登革病毒感染目前被認為是全球最主要的蚊媒傳染病。登革病毒感染的臨床表現相當多樣性，從輕微的發燒，到合併出血、休克均有可能發生。由於目前並無安全有效的疫苗與抗病毒藥物，主要仰賴臨床的早期診斷與支持性療法，若病情進展至登革出血熱/登革休克症候群時，有很高的致死率。因此如何早期預測登革感染的嚴重度與治療嚴重登革感染，一直是全球登革研究的重點所在。我們經由分析急性登革病毒感染病人常見的臨床與實驗室特徵，發現多種有助於早期預測急性登革熱感染的重要指標，包含：白血球低下(leucopenia)、血小板低下(thrombocytopenia)、轉氨酶濃度上升(elevated aminotransferases)、C-反應蛋白下降(low C-reactive protein)、活化部份凝血活酶時間延長(prolonged activated partial thromboplastin time)等結合可達成極高陽性預測率(positive predictive value, 93.1%)。過去的研究亦發現，病毒非結構蛋白1（NS1）和高遷移率族蛋白-1（HMGB1）蛋白與登革感染的疾病嚴重程度可能有關。然而，病毒蛋白與這類先天免疫調節因子之間的互動關係仍不清楚。我們追蹤了不同臨床嚴重度的實驗室確診登革熱患者之動態變化。發現所有登革熱患者的血中HMGB1濃度明顯升高，且與疾病嚴重度有關。 臨床病人之周邊血液單核細胞中發現HMGB1會由細胞核內易位至細胞質，同時伴隨HMGB1 mRNA合成增加；這種現象在嚴重度高的病患最為明顯。為了研究此一現象之機轉，我們使用登革病毒感染人類K562細胞株模式，成功地在體外重現臨床檢體之發現。進一步發現，只有登革和茲卡病毒NS1蛋白可有效誘導K562細胞中HMGB1的細胞內易位，而其他黃病毒的NS1蛋白中則無明顯效果，且NS1中和抗體可逆轉此現象。病毒NS1和HMGB1血中濃度均與登革熱感染的臨床嚴重程度相關，而登革病毒NS1是造成HMGB1細胞內易位之原因，這些發現將有助於了解登革重症發生之致病機轉與治療藥物之研發。

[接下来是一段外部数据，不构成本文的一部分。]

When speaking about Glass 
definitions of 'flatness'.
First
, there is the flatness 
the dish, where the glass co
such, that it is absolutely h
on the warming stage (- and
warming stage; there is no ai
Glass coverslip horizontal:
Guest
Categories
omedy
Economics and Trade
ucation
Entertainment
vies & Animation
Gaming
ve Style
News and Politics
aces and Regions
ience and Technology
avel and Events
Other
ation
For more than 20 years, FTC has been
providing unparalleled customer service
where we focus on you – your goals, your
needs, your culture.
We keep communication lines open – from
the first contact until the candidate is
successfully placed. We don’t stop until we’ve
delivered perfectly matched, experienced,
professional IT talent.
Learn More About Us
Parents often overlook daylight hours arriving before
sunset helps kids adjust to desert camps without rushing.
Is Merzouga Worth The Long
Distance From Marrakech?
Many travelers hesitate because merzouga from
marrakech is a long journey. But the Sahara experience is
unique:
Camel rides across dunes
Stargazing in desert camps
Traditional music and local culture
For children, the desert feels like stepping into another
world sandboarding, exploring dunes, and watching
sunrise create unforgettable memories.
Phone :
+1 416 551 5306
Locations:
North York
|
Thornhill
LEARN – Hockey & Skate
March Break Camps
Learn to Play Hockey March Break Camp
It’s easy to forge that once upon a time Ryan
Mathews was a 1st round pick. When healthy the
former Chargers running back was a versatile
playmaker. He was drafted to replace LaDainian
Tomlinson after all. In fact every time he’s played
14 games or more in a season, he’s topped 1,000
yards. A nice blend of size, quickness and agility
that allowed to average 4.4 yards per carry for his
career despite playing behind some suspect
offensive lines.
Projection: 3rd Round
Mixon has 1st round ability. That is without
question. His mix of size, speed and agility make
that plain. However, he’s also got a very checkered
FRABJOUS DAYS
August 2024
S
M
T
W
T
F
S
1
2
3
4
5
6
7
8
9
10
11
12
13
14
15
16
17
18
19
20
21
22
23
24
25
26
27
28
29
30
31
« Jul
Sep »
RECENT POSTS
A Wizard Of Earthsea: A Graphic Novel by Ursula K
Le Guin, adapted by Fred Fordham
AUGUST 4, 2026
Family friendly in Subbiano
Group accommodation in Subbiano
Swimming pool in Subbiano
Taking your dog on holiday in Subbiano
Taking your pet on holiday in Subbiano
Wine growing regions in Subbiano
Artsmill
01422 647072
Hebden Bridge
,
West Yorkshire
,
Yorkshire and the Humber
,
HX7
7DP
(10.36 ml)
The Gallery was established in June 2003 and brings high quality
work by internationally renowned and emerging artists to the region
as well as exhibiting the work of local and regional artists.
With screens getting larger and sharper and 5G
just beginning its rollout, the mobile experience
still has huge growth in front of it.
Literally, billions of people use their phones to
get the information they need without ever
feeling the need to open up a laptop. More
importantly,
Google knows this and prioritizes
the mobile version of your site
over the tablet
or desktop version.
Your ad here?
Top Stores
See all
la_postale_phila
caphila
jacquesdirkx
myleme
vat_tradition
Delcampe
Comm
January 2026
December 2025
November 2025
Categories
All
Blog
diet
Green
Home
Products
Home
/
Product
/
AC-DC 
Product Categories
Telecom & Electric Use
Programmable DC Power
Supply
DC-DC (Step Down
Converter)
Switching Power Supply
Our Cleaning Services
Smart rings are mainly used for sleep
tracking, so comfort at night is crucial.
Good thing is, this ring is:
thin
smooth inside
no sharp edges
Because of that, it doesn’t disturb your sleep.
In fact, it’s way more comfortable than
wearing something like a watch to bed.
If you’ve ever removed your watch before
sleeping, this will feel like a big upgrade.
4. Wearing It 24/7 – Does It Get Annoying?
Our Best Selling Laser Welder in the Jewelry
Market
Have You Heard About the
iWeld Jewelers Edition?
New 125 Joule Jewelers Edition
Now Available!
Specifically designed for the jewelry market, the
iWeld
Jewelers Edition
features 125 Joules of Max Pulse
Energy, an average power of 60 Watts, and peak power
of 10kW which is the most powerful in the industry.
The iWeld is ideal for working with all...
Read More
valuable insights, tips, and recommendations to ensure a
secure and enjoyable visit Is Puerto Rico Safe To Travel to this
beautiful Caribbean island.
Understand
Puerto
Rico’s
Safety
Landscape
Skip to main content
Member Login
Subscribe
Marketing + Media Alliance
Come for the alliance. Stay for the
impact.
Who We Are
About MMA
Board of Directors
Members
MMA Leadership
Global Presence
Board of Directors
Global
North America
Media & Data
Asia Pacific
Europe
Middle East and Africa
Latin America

理想上，若能早期診斷登革熱重症，即可以提供有效的病情監控管理，降低併發症與死亡率。 然而，目前現有的檢驗技術尚無法滿足預測登革熱嚴重度的臨床需求。我們亦以偵測病人血清中非結構性蛋白1與凝血酶複合物來發展登革感染的酵素免疫分析法(enzyme-linked immunosorbent assay, ELISA)與側流式免疫分析(lateral flow immunoassay, LFIA)快速診斷套組，經成大醫院的登革病人血清庫進行先期試驗驗證，發現新檢驗試劑之敏感度較市售試劑套組高且可以預測登革重症，此發現已獲得台灣專利，目前持續進行產品優化中。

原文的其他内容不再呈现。